The 2021 document is a draft guidance issued for comment and is intended to replace the 2005 guidance. While it is not yet finalized, the FDA considers it a reflection of current thinking, and manufacturers developing software-containing devices should account for it in their planning.

What triggers Enhanced Documentation under the new guidance?
Enhanced Documentation is required if any one of four risk factors applies: the device is part of a combination product; it involves blood donation testing, donor/recipient compatibility, or Blood Establishment Computer Software; it is classified as Class III; or a software failure could present a probable risk of death or serious injury prior to risk controls being applied.

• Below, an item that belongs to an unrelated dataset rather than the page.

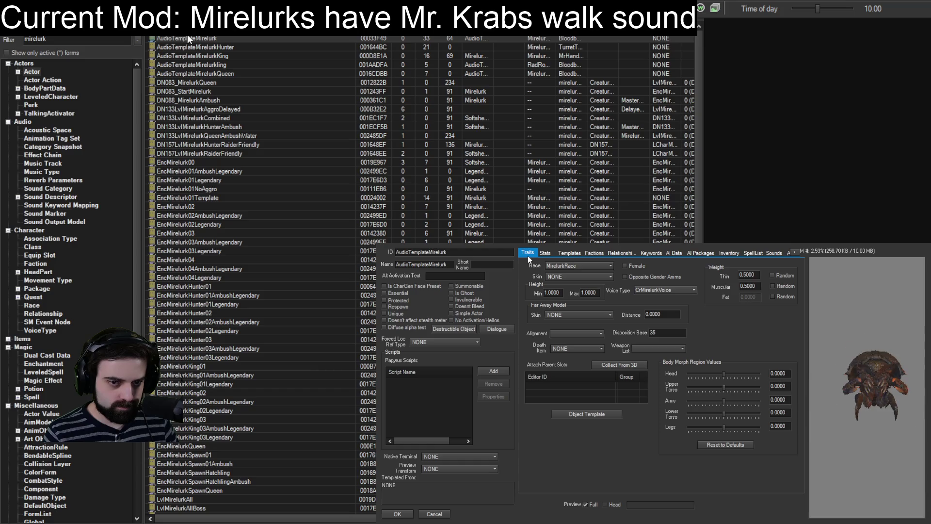
pyautogui.click(774, 252)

How does the new guidance affect devices previously classified as Moderate concern?
Devices that previously fell under the Moderate level now require Enhanced Documentation, which adds complete unit and integration test protocols and reports — a meaningful increase in documentation burden compared to the old Moderate requirements.

Is IEC 62304 compliance still expected under the new guidance?
Yes. The guidance continues to expect software development to align with IEC 62304, and accepts a Declaration of Conformity to IEC 62304 as part of the submission. However, a conflict exists in how risk is assessed: the guidance and IEC 62304 differ in whether risk classification is determined before or after risk controls are applied.

Does this guidance apply to Software as a Medical Device (SaMD)?
Yes. The guidance explicitly applies to both Software in a Medical Device (SiMD) and Software as a Medical Device (SaMD), while excluding automated manufacturing software and Quality System software that is not itself a device.